L’article 2 de la loi prévisée du 28 mars 1972 dispose que « l’entrée et le séjour au Grand-Duché pourront être refusés à l’étranger : – qui est dépourvu de papiers de légitimation prescrits, et de visa si celui-ci est requis, - qui est susceptible de compromettre la sécurité, la tranquillité, l’ordre ou la santé publics, – qui ne dispose pas de moyens personnels suffisants pour supporter les frais de voyage et de séjour ».

Force est de constater que le délégué du gouvernement a motivé la décision critiquée notamment par la susceptibilité du demandeur de compromettre l’ordre public en se prévalant d’un certain nombre de rapports de la police.

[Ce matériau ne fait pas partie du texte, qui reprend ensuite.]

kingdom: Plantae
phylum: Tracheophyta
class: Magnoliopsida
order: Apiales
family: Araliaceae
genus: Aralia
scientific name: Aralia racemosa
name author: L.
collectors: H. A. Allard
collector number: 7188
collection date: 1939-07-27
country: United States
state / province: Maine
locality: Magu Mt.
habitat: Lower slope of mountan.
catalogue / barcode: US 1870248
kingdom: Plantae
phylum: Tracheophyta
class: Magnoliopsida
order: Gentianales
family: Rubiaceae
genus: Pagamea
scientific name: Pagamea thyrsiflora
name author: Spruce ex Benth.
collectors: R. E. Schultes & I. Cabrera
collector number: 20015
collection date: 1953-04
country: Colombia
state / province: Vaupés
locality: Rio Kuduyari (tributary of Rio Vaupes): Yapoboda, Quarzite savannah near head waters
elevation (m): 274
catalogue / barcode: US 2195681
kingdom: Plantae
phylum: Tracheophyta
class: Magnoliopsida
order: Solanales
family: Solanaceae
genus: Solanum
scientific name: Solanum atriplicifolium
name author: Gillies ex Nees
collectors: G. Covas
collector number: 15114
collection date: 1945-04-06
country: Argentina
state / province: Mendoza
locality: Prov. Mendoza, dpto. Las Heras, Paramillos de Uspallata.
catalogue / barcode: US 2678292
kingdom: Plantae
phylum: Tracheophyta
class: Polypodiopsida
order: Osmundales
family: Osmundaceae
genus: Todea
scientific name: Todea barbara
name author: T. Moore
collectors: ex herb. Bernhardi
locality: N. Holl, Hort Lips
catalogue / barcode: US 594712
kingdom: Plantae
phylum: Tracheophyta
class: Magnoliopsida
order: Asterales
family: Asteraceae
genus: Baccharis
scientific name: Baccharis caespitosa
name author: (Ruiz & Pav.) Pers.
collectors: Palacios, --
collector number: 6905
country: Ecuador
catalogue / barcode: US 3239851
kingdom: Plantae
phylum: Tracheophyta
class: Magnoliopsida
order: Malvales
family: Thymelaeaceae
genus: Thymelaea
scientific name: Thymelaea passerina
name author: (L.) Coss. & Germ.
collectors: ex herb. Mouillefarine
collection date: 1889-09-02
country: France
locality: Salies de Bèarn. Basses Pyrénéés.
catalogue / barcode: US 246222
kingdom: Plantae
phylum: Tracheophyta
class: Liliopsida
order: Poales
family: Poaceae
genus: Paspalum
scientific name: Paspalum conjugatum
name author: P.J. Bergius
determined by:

Il ressort des éléments du dossier administratif versé en cause que des procès-

verbaux de la police grand-ducale s’étalant sur une période allant d’avril 2003 à mars 2004 imputent au demandeur des faits constitutifs de vol à l’étalage, coups et blessures volontaires, violences domestiques, infractions à la législation sur les stupéfiants, usage de faux papiers et infractions à la législation sur la circulation routière. Or, le demandeur n’ayant ni utilement contredit ni invalidé les considérations en rapport avec le motif de refus lui ainsi opposé, le tribunal est amené à retenir que ces éléments, de par leur gravité apparente, sont de nature à justifier légalement la prise de l’arrêté ministériel déféré, indépendamment des autres motifs à la base dudit arrêté, le caractère éventuellement pertinent des autres moyens n’étant pas de nature à ébranler la légalité de la décision.

Il s’ensuit que le recours sous analyse est à rejeter comme non fondé.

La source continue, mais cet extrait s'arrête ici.